At a media briefing here Wednesday to launch the company's distribution for Apache Hadoop, RK Hiremane, Intel's Asia-Pacific regional director for data center and connected system product marketing, told ZDNet Asia organizations in the region were keen to take advantage of data they had amassed to improve their service quality.
"They all want to start with some small proof of concept," said Hiremane. With the Intel distribution for Apache Hadoop, organizations do not need to incur huge cost of purchasing vertical application stack or spend time modifying open source software to suit their business, he said.
In Asia-Pacific, he highlighted telcos and governments as two segments which will benefit from big data and Hadoop, and added that Intel had worked with organizations from these two industries when it developed its distribution.
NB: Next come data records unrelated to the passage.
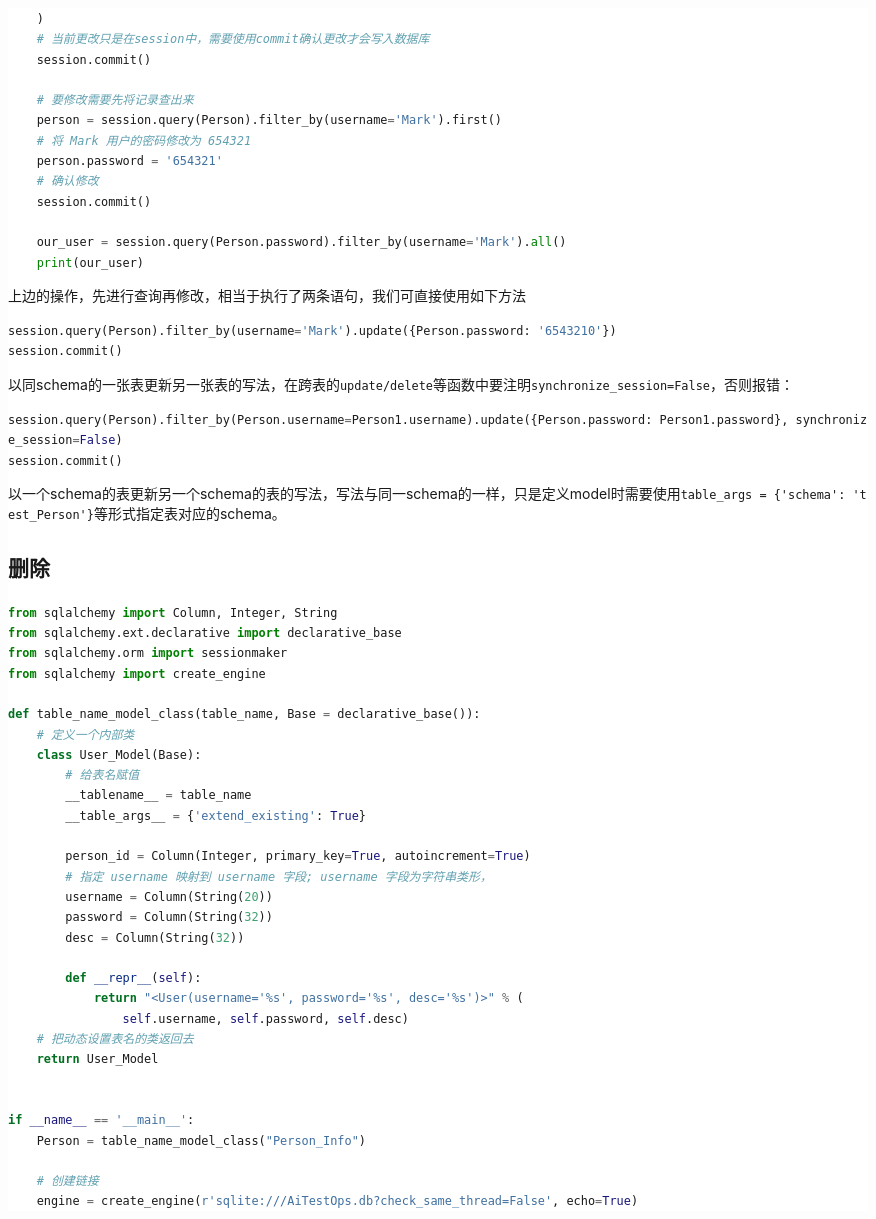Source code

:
 ```python
    )
    # 当前更改只是在session中，需要使用commit确认更改才会写入数据库
    session.commit()
    
    # 要修改需要先将记录查出来
    person = session.query(Person).filter_by(username='Mark').first()
    # 将 Mark 用户的密码修改为 654321
    person.password = '654321'
    # 确认修改
    session.commit()
    
    our_user = session.query(Person.password).filter_by(username='Mark').all()
    print(our_user)
```

上边的操作，先进行查询再修改，相当于执行了两条语句，我们可直接使用如下方法

```python
session.query(Person).filter_by(username='Mark').update({Person.password: '6543210'})
session.commit()
```

以同schema的一张表更新另一张表的写法，在跨表的`update/delete`等函数中要注明`synchronize_session=False`，否则报错：

```python
session.query(Person).filter_by(Person.username=Person1.username).update({Person.password: Person1.password}, synchronize_session=False)
session.commit()
```

以一个schema的表更新另一个schema的表的写法，写法与同一schema的一样，只是定义model时需要使用`table_args = {'schema': 'test_Person'}`等形式指定表对应的schema。

## 删除

```python
from sqlalchemy import Column, Integer, String
from sqlalchemy.ext.declarative import declarative_base
from sqlalchemy.orm import sessionmaker
from sqlalchemy import create_engine

def table_name_model_class(table_name, Base = declarative_base()):
    # 定义一个内部类
    class User_Model(Base):
        # 给表名赋值
        __tablename__ = table_name
        __table_args__ = {'extend_existing': True}

        person_id = Column(Integer, primary_key=True, autoincrement=True)
        # 指定 username 映射到 username 字段; username 字段为字符串类形，
        username = Column(String(20))
        password = Column(String(32))
        desc = Column(String(32))
        
        def __repr__(self):
            return "<User(username='%s', password='%s', desc='%s')>" % (
                self.username, self.password, self.desc)
    # 把动态设置表名的类返回去
    return User_Model


if __name__ == '__main__':
    Person = table_name_model_class("Person_Info")

    # 创建链接
    engine = create_engine(r'sqlite:///AiTestOps.db?check_same_thread=False', echo=True)
```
For telcos, the velocity of data growth and increasing subscribers mean traditional data analytics software will take months to process information which is needed in real-time, he said. In India, mobile advertising firm Flytxt used Intel's Hadoop distribution to help its telco customers deliver relevant real-time information to subscribers. For example, a subscriber who has tried buying a product when they do not have enough prepaid mobile credit will be reminded to make the purchase after they reload credits into their accounts, he explained.
The government of the Chinese province of Zhejiang, for example, is tapping Intel's Hadoop to generate about 2.5 petabytes of data each month in the form of video streams from CCTV cameras. With Hadoop, the Zhejiang government was able to solve the big data problem of storing, monitoring, searching ,and analyzing the data in real-time, he said.
He added that in healthcare research, which is a focus of the Singapore government, big data and Hadoop can shorten the time needed to mine data for medical research from months and years, to days and hours.
China among Hadoop testbeds Intel had been working on Hadoop since 2009 and officially offered the product in China in July 2012, making the country one of the earliest to experience Intel's distribution, Hiremane said.
He explained that China was chosen because of the opportunities and the vendor's relationship with companies that want to try open source.
China is more open to open source than proprietary software because of capabilities that can be gained from an engineering perspective, he said, adding that China Mobile and China Unicom were early users of the distribution.
For Intel, key lessons learned from its Hadoop implementation include the need to simplify the management of the software, he noted. That is why Intel included a manager for its software to simplify the deployment, configuration, and monitoring of cluster for system administrators.
Hiremane added that customers had asked for more security with Hadoop, leading to Intel building security into its Hadoop distribution. Its distribution includes silicon-based encryption supported by Intel AES New Instructions (Intel AES-NI) in the Xeon processor.
Its distribution for Apache Hadoop will be sold through Intel partners comprising systems integrators (SI), independent software vendors (ISV), original equipment manufacturers (OEM), and training partners.